Well, the flavor went ahead and enhanced itself anyway. Attractive as they were, there was a strong bitter aftertaste, and despite the fact that I admit to being a “bitter plant apologist,” I still couldn’t stomach them.
Of course, that does not mean I’ll be throwing them out. Who knows? Maybe they’d make a good soup topper.
Verdict? Not worth replicating.
Mountain Parsley Herb Butter with Red Wine Vinegar
It took me a long time to experiment with wild carrot—not of the Queen Anne’s Lace (Daucus carota) variety—but Harbouria trachypleura and Pseudocymopterus montanus, as described by Cattail Bob Seebeck (1998)—because it is a carrot/parsnip family member with poisonous lookalikes. In fact, last night was the most I’ve ever eaten of it.
Also called mountain parsley, whiskbroom parsley, and biscuit root by Cattail Bob, the plant has an edible root best in spring and late fall/winter that I have yet to try, and leaves that taste a bit like parsley.
The specimens I collected around 11,000 feet in Colorado’s high, dry country last summer, with yellow flowers and parsley-like leaves, were relatively mild, though my friend Butterpoweredbike reported foraging a species of mountain parsley in parts lower, near Denver, and finding the flavor almost too strong to bear.
Cattail Bob recommends the leaves for herb butters, so that’s what I did.
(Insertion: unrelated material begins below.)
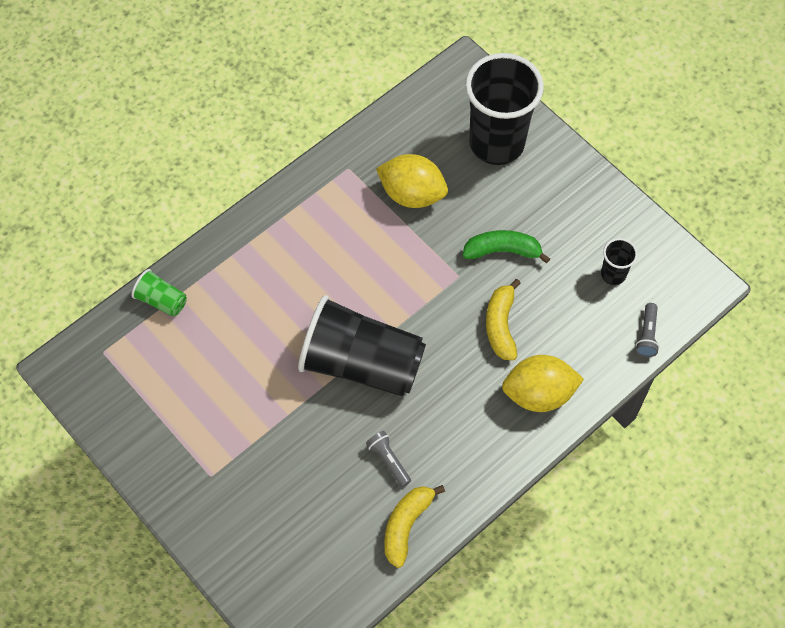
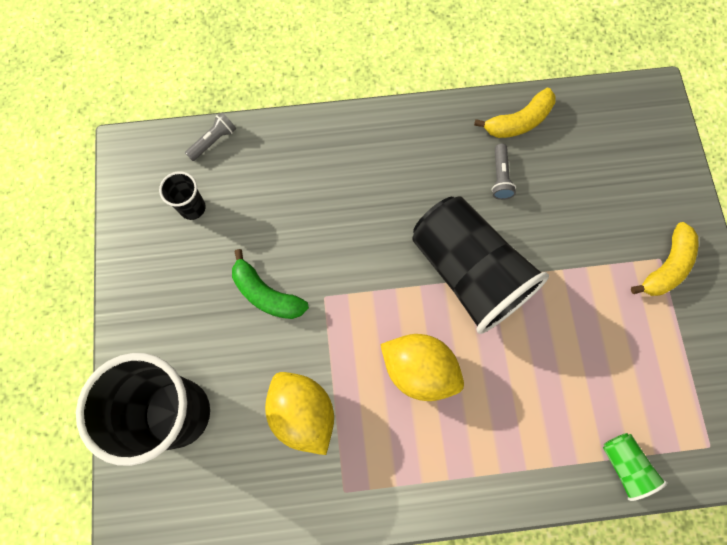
camera: 145 degrees left, 10 degrees up
(501, 325) = (324, 227): yellow banana -> yellow banana (666, 266)
(539, 394) = (339, 151): yellow lemon -> yellow lemon (419, 370)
For an afternoon snack, then, we dipped yummy bread into a simple herb butter of crushed, dried mountain parsley leaves, melted butter, olive oil, and a splash of wild grape red wine vinegar (from my first wine, gone wrong). It was delightful. Gregg was both tickled and hungry, so he sopped it up fast, incredulous that I would even think to make such a thing.
I envision herb butters and oils playing a bigger part in our lives henceforth.
Pan-Fried Potatoes with Soy and Cow Parsnip Flakes
Those who know me know I’m always trying to find more things to do with cow parsnip (Heracleum maximum), often with great success, and just as often with great disappointment. The flavor is strong so one misstep can ruin a dish, as I’ve discovered with Disgusting Cow Parsnip Chicken Soup, and Creepy Cow Parsnip Jelly. But my favorite dish, which I love, consists of lightly boiled, unfurling cow parsnip leaves served with soy sauce, butter, and chopped raw onions, a recipe from Kathryn G. and Andrew L. March (1979).
Thus, it was not without some trepidation that I set to work on these potatoes, lest I ruin the food with cow parsnip’s overpowering flavor. I decided to go with soy and onions, since those seem to work well with it. So I sliced and quartered one small potato into a pan with olive oil and thin-sliced onions cut into half-moons, then sautéed on medium heat until the potatoes softened and started to turn golden brown. Then I splashed in a tablespoon or so of soy sauce, cooked a tad longer, and doused with a generous dose (2 tbsp maybe) of dried, pulverized young cow parsnip leaves.
Verdict: Unequivocally delicious! No, seriously. Finally, another cow parsnip recipe I’ll actually use.